Judicial review of a final order of the ISLRB is taken directly to the appellate court. (Ill.Rev.Stat.1985, ch. 48, par. 1611(e).) Section 11(e) of the Act (Ill.Rev.Stat.1985, ch. 48, par. 1611(e)), governing appeals from Labor Board decisions, by its terms incorporates the provisions of the Administrative Review Law (Ill.Rev.Stat.1985, ch. 110, par. 3-101 et seq.). Upon review, findings and conclusions of the administrative agency on questions of fact are considered prima facie true and correct. (Ill.Rev.Stat.1985, ch. 110, par. 3-110; Murdy v. Edgar (1984), 103 Ill.2d 384, 391, 83 Ill.Dec. 151, 154, 469 N.E.2d 1085, 1088; Board of Education of Plainfield Community School District No. 202 v. Illinois Educational Labor Relations Board (1986), 143 Ill.App.3d 898, 906, 98 Ill.Dec. 109, 114-15, 493 N.E.2d 1130, 1135-36.) Courts may not interfere with the discretionary authority vested in an administrative agency unless that authority is exercised in an arbitrary or capricious manner, or the administrative decision is contrary to the manifest weight of the evidence. (Murdy, 103 Ill.2d at 391, 83 Ill.Dec. at 154, 469 N.E.2d at 1088.) Findings are against the manifest weight of the evidence when a contrary result is clearly evident. Burnham City Hospital v. Human Rights Comm'n (1984), 126 Ill.App.3d 999, 1002-03, 81 Ill.Dec. 764, 766, 467 N.E.2d 635, 637.

As a general rule, courts will accord deference to the interpretation placed on a statute by the agency charged with its administration and enforcement. (Blum v. Bacon (1982), 457 U.S. 132, 141, 102 S.Ct. 2355, 2361, 72 L.Ed.2d 728, 736; Airey v.
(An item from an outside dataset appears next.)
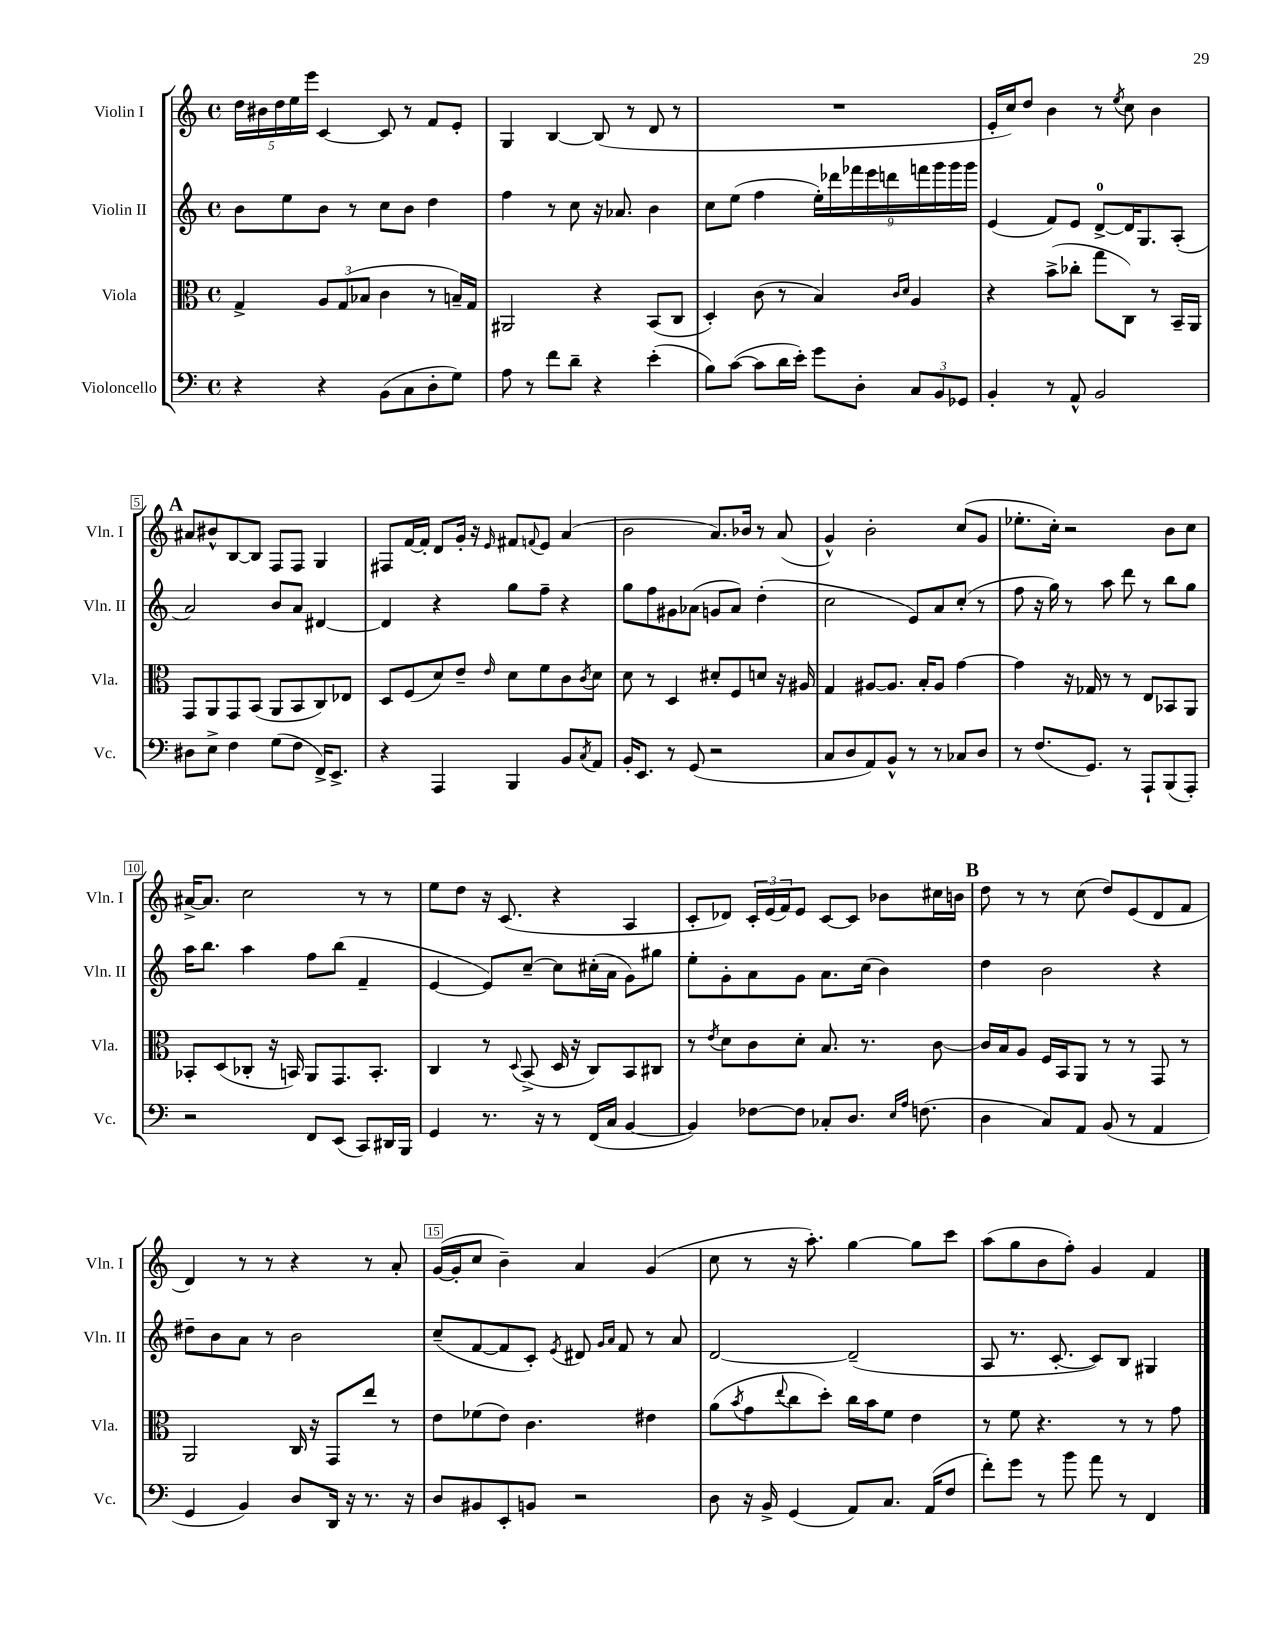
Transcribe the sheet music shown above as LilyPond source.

Department of Revenue (1987), 116 Ill.2d 528, 536, 108 Ill.Dec. 481, 485, 508 N.E.2d 1058, 1062.) An administrative agency's interpretation is not binding, however, and it will be rejected when it is erroneous. (Securities Industry Association v. Board of Governors (1984), 468 U.S. 137, 142-43, 104 S.Ct. 2979, 2982, 82 L.Ed.2d 107, 113; Northern Trust Co. v. Bernardi (1987), 115 Ill.2d 354, 365, 105 Ill.Dec. 220, 225, 504 N.E.2d 89, 94.) The decisions of the National Labor Relations Board (NLRB) and the Federal courts interpreting similar provisions under the National Labor Relations Act (NLRA), (29 U.S.C. § 151 et seq. (1982)) are persuasive authority. The Labor Board is not, however, bound to interpret the Act as the NLRB or the Federal courts have interpreted the NLRA. East Richland Education Association, IEA-NEA v. Illinois Educational Labor Relations Board (1988), 173 Ill.App.3d 878, 902, 124 Ill.Dec. 63, 77, 528 N.E.2d 751, 765; Hardin County Education Association, IEA-NEA v. Illinois Educational Labor Relations Board (1988) 174 Ill.App.3d 168, 174, 124 Ill.Dec. 49, 52, 528 N.E.2d 737, 740.

Under the Act it is an unfair labor practice for an employer or its agents to "interfere with, restrain or coerce public employees in the exercise of the rights guaranteed in this Act." (Ill.Rev.Stat.1985, ch. 48, par. 1610(a)(1).) It is also an unfair labor practice for an employer or its agents to "discriminate in regard to hire or tenure of employment or any term or condition of employment in order to encourage or discourage membership in or other support for any labor organization." Ill.Rev.Stat.1985, ch. 48, par. 1610(a)(2).